Melsheimer — хозяйство для Мозеля необычное. “В Мозеле лишь три биодинамических производителя, и это меньше, чем 1%”, — говорит Торстен. “Сама винодельня очень старая. Я — пятое поколение Мельсхаймеров, кто делает здесь вино. Самому погребу, где мы работаем, больше 350 лет, здесь делали вино ещё до того, как моя семья влилась в виноделие. Мы же здесь вот уже почти 200 лет”.
Торстен рассказывает, как зародились его идеи по поводу “зеленого” виноградарства. “В 80-х в Германии было очень политизированное время; мне тогда было 15-16 лет. Мы как раз начали думать, что мы на этой земле что-то делаем не так. Индустриализация сельского хозяйства совпадает с ростом кривой заболеваний. В 90-х появилась Зеленая Партия, это движение было очень популярным. Я уже тогда знал, что, как только винодельня перейдет в мои руки, я буду делать органику, в отличие от, например, моих родителей. Я учился в Гайзенхайме, это главный энологический университет Германии. Как-то в 1992-м в лекторий вошел профессор и раздал нам распечатку первого европейского закона на тему органического виноградарства. “Почитайте, но говорить об этом мы не будем”, — сказал он. Сам университет, был, конечно, очень консервативным, нас учили индустриальному виноделию. Но я прошел через это, потому что, как говорится, врага надо знать в лицо”.

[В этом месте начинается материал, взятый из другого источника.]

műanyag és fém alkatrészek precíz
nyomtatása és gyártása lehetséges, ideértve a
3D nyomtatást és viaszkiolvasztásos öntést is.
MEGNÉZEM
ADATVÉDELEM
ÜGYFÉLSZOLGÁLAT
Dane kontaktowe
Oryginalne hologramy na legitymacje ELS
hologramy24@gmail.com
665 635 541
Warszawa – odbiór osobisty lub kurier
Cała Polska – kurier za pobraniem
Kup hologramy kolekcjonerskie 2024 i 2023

Торстен делает паузу. “Это было давно, и я не жалею об этом опыте. Я особо понятия не имею о современных индустриальных практиках. У меня слишком много важных дел на собственных виноградниках. Совершенно чётко могу сказать, что я делаю вино с самого большого органического виноградника в Мозеле — это 9 гектаров, сингл-крю”.
Хотя “натуральное” движение и биодинамика постепенно набирают движение, темпы в Мозеле всё ещё очень медленные. В немецком винном законодательстве нет полноценного места подобным винам, поэтому некоторые вина Melsheimer имеют низкие формальные категории. “На этикетке моего вина Orange указано Landwein, это самый низкий уровень немецкой классификации, сейчас “оранжу” нет места в старой системе. Всё больше виноделов делают классную “натуралку”, и говорить, что это самый низкий уровень немецкого виноделия, конечно, некорректно. Наши петнаты я не могу называть “зектом” или даже упомянуть слово Mosel на этикетке, могу лишь назвать категорией Deutscher Schaumwein, дословно “немецкое игристое”. И это всё. Можешь себе представить?”
Торстен углубляется в тему натуральности. “Для меня слово “натуральный” означает вино, которое сделано без каких-либо добавок. И это верно для всех моих вин до момента бутилирования. На этом этапе для некоторых из них я делаю легкую фильтрацию и добавляю серу, но это всё. Я не делаю осаждение или температурный контроль. Некоторые называют мои вина натуральными. Одно замечу: мне нравятся олдскульные мозельские вина: например, мой топовый рислинг Molun — фильтрованный и содержит добавленную серу (50 мг), но он великолепен, несмотря на это. Когда ты работаешь с 5 граммами остаточного сахара в вине, обойтись меньшим воздействием серы очень сложно. Сахар и оксидация для меня вместе — это не очень хорошо”.